Neurosurgery. 2021 Jun 5:nyab187. doi: 10.1093/neuros/nyab187. Online ahead of print.
ABSTRACT
BACKGROUND: There is a growing body of evidence suggesting not all craniotomy patients require postoperative intensive care.
OBJECTIVE: To devise and implement a standardized protocol for craniotomy patients eligible to transition directly from the operating room to the ward-the Non-Intensive CarE (NICE) protocol.
METHODS: We preoperatively identified patients undergoing elective craniotomy for simple neurosurgical procedures with age <65 yr and American Society of Anesthesiologists (ASA) class of 1, 2 or 3. Postoperative eligibility was confirmed by the surgical and anesthesia teams. Upon arrival to the ward, patients were staffed with a neuroscience nurse for hourly neurological examinations for the first 8 h. Patient demographics, clinical characteristics, and outcomes were prospectively collected to evaluate the NICE protocol.

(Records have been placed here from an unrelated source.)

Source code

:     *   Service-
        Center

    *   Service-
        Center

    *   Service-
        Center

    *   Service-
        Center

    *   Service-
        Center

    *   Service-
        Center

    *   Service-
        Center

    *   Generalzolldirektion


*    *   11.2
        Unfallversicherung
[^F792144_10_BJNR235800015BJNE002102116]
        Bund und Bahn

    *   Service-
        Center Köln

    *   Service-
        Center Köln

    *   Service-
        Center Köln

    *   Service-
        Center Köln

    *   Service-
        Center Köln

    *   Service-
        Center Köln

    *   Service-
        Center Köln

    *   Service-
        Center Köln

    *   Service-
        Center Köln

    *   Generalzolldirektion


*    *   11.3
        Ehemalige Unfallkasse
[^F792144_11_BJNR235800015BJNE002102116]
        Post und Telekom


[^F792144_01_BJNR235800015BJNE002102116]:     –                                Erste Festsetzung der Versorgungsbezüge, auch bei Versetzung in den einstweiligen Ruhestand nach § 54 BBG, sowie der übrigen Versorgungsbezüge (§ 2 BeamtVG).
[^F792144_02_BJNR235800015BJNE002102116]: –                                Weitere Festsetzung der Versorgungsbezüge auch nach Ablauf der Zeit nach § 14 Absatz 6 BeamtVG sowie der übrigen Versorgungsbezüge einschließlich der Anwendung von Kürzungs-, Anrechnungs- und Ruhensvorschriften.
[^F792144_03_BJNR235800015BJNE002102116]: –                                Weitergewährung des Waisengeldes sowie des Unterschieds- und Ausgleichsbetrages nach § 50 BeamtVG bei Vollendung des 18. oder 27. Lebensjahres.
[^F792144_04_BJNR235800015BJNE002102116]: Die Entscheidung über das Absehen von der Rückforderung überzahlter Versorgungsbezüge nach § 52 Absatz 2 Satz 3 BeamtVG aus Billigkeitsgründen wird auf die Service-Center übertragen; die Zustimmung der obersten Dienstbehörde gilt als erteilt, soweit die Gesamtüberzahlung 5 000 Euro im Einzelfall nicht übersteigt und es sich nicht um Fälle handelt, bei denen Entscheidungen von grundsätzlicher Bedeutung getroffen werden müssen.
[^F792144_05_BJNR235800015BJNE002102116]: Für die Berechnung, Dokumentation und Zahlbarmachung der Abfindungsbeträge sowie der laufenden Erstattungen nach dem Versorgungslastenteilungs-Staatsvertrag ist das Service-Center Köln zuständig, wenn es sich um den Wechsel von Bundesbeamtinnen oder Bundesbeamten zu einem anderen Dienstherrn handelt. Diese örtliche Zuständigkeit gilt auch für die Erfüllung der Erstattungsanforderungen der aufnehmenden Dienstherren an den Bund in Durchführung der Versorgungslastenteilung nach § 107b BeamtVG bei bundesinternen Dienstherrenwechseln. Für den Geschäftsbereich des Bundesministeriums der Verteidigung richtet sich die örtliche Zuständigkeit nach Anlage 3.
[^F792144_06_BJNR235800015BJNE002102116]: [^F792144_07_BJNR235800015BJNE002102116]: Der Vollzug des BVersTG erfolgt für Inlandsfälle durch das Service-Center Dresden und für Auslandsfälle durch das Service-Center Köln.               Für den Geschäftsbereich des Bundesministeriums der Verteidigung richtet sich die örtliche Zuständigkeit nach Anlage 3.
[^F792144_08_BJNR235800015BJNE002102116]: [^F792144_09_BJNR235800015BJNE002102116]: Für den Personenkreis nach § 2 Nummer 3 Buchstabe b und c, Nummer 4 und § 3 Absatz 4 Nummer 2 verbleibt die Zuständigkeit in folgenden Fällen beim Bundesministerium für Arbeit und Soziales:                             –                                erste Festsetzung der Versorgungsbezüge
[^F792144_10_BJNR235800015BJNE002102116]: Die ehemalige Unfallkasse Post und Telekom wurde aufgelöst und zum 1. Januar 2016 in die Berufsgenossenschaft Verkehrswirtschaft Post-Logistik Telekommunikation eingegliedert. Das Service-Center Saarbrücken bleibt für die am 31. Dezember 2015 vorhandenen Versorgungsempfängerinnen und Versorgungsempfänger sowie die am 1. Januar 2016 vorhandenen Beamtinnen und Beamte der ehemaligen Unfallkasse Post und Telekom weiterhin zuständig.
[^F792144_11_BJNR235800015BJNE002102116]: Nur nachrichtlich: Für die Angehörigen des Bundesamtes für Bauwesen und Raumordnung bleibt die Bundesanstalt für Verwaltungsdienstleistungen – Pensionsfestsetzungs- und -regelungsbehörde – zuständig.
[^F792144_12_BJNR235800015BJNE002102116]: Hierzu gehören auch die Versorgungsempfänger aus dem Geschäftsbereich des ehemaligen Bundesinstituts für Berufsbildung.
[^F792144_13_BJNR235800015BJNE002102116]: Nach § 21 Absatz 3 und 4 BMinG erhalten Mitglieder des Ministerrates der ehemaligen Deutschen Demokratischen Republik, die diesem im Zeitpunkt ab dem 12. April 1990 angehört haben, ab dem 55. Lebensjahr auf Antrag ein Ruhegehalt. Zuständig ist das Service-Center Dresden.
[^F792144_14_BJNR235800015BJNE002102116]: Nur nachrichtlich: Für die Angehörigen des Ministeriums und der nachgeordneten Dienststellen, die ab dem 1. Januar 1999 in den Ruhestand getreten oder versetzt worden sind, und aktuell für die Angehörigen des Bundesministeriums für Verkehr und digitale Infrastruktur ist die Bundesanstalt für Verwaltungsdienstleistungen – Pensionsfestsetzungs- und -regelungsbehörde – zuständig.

RESULTS: From February 2018 to 2019, 63 patients were included in the NICE protocol with a median age of 46 yr and 65% female predominance. Of the operations performed, 38.1% were microvascular decompressions, 31.7% were craniotomy for tumor, 15.9% were cavernous malformation resections, and 14.3% were Chiari decompressions. No patients required transfer to the intensive care unit (ICU). Median length of stay was 2 d. There was an 11.1% overall readmission rate within the median follow-up period of 48 d. Three patients (4.8%) required reoperation at time of readmission within the follow-up period (1 postoperative subdural hematoma, 2 cerebrospinal fluid leak repair). None of these complications could have been identified with a postoperative ICU stay.
CONCLUSION: In our pilot trial of the NICE protocol, no patients required postoperative transfer to the ICU.